[Begin PROVIDED PASSAGE]

Which Kit?

camerart

Pedelecer
Mar 22, 2012
138
9
Dorset
Hi All,

I'm new to electric bike technology, and am looking for the best choice of kit. It is to fit onto my not special mountain bike.

I would like to be able to go for a bike ride of about 20-40 miles, including easy off road, with a bit of help on hills, and the luxury of assistance on the way home.

I think rear wheel, with removable batteries for security when leaving the bike.

I've read about geared and none geared motors, lipo batteries, and battery import problems. I would probably go for the better engineered kit, if it seems good value

Any guidance will be much appreciated.

Cheers, Camerart.
 
C

Cyclezee

Guest
Hi Camerat,

Welcome to the forum.

Some more info is needed to give good advice.

It would be useful to know the make and model of your bike?

Why would you prefer rear to front wheel? There is also the option of crank/centre drive.

With regard to battery security, all of them are removable and most can be locked on the bike.

I can understand why you would want to remove the battery as it is the most expensive single component.

Now the big question which may help narrow down your choices, what is your budget?

Also, if your MTB is "not so special", why not just go for a complete electric which may cost you less than a kit.

Finally, just so you know, we have the best conversion kits available in the UK, but don't just take my word for it;)
 

camerart

Pedelecer
Mar 22, 2012
138
9
Dorset
Hi Camerat,

Welcome to the forum.

Some more info is needed to give good advice.

It would be useful to know the make and model of your bike?

Why would you prefer rear to front wheel? There is also the option of crank/centre drive.

With regard to battery security, all of them are removable and most can be locked on the bike.

I can understand why you would want to remove the battery as it is the most expensive single component.

Now the big question which may help narrow down your choices, what is your budget?

Also, if your MTB is "not so special", why not just go for a complete electric which may cost you less than a kit.

Finally, just so you know, we have the best conversion kits available in the UK, but don't just take my word for it;)

[End PROVIDED PASSAGE]
[Begin DATASET CONTENT]

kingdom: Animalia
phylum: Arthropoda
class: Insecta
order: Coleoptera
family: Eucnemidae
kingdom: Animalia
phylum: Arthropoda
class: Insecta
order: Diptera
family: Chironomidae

[End DATASET CONTENT]
[Begin DATASET CONTENT]

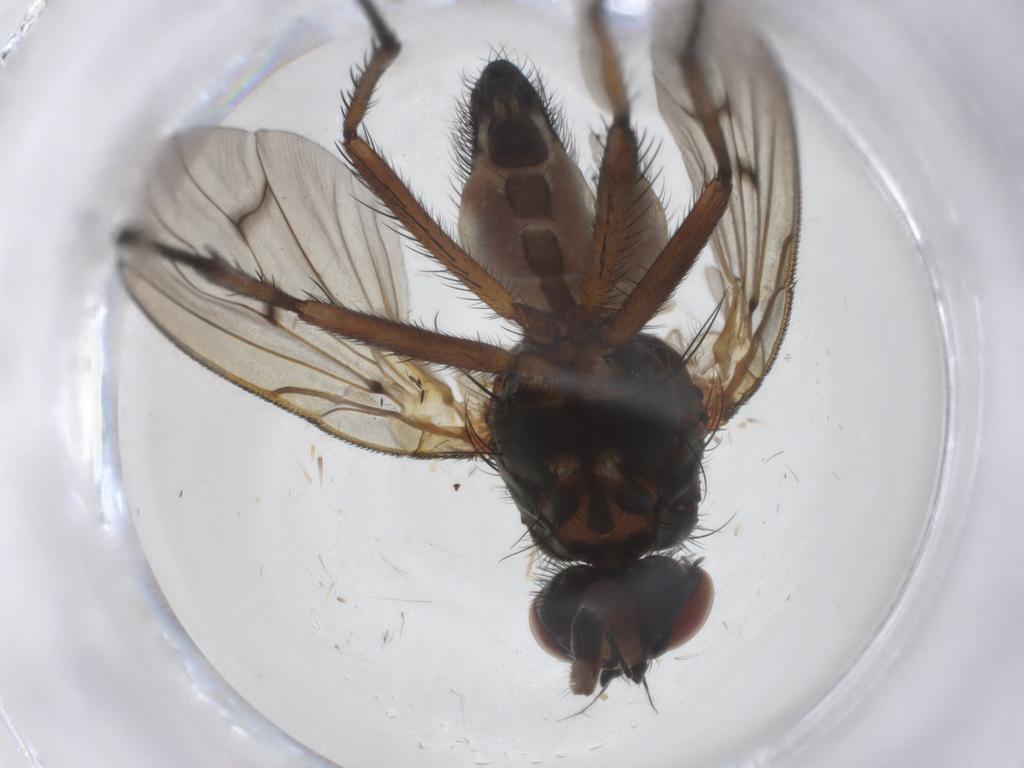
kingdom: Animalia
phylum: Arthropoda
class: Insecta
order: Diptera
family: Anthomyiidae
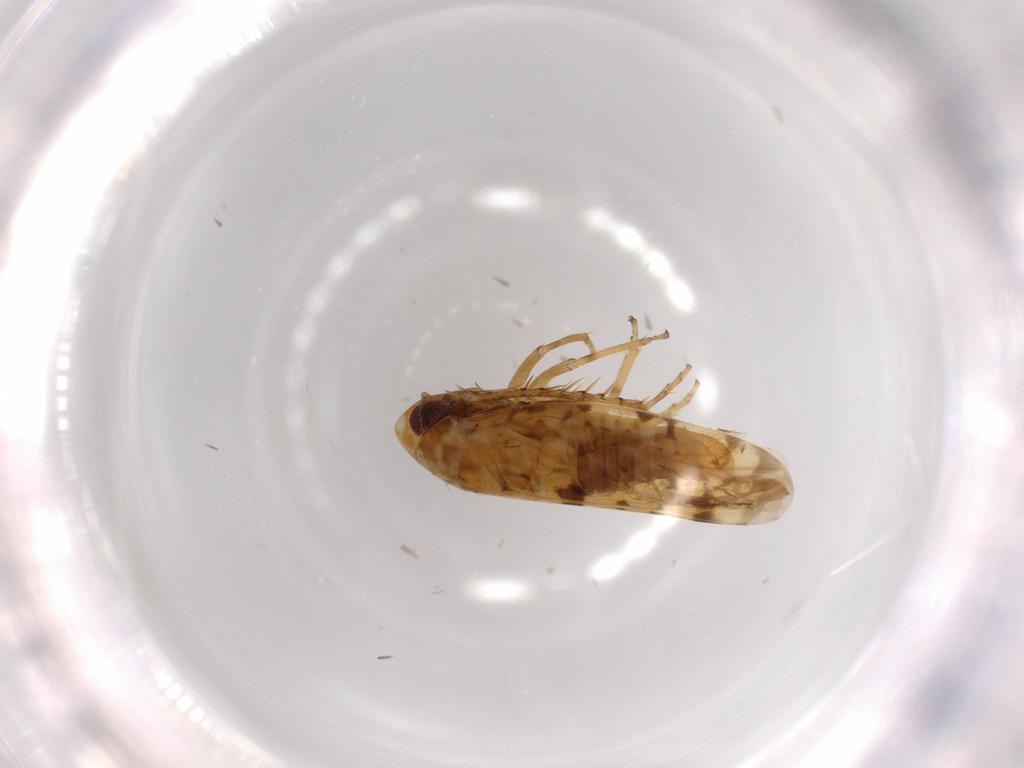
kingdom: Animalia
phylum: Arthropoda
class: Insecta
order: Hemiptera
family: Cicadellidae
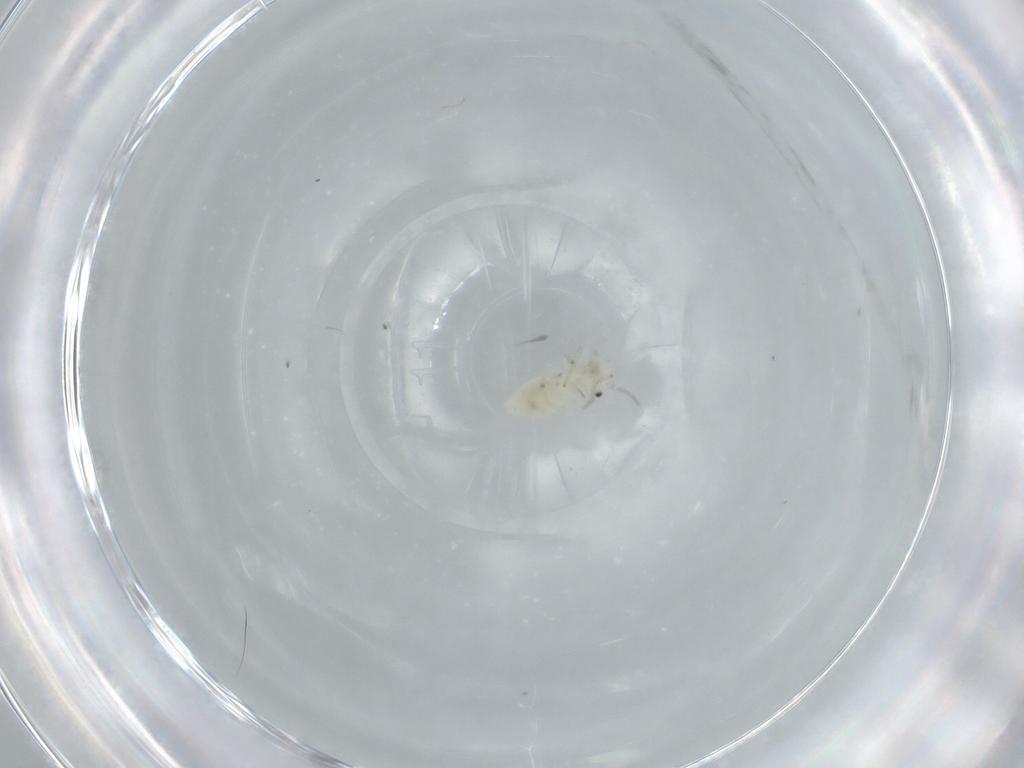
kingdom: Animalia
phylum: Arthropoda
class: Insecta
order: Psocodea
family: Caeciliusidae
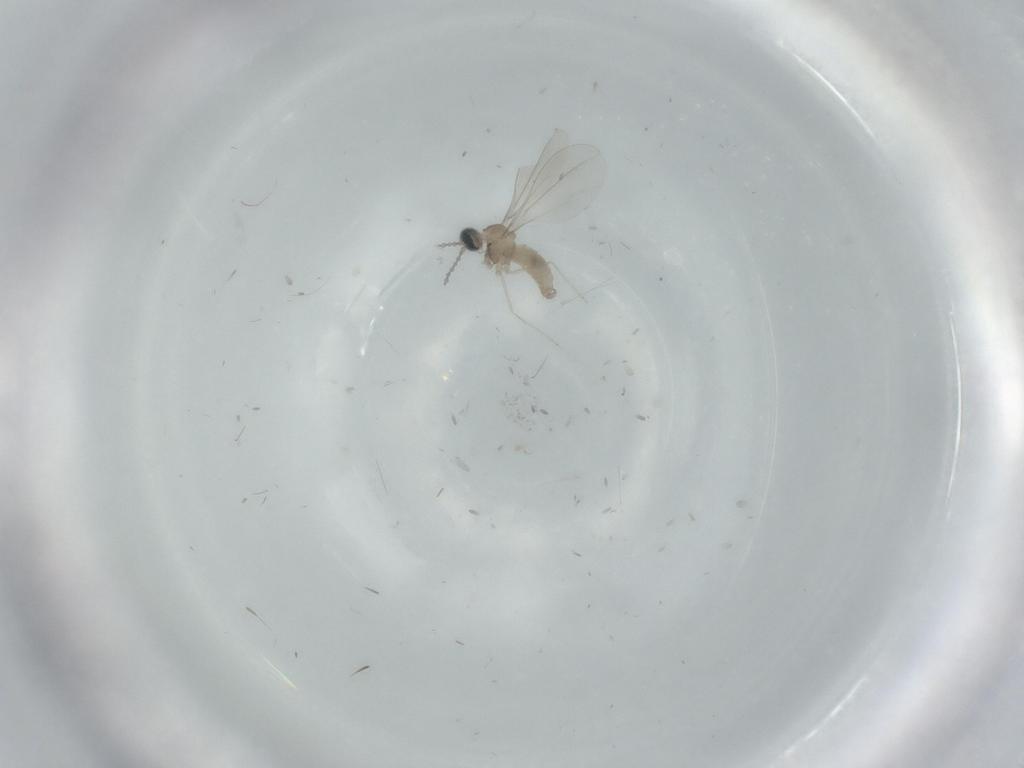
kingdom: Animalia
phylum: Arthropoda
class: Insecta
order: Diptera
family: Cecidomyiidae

[End DATASET CONTENT]

### TASKS FOR THIS EXERCISE
1 > In the e-bike kit forum thread, why does the reply say it can understand wanting to take the battery off the bike?
2 > How long a ride does the first poster in the e-bike kit forum thread want to be able to take?

### TASK-BY-TASK OUTPUTS
1 > The battery is the most expensive single component.

2 > About 20 to 40 miles.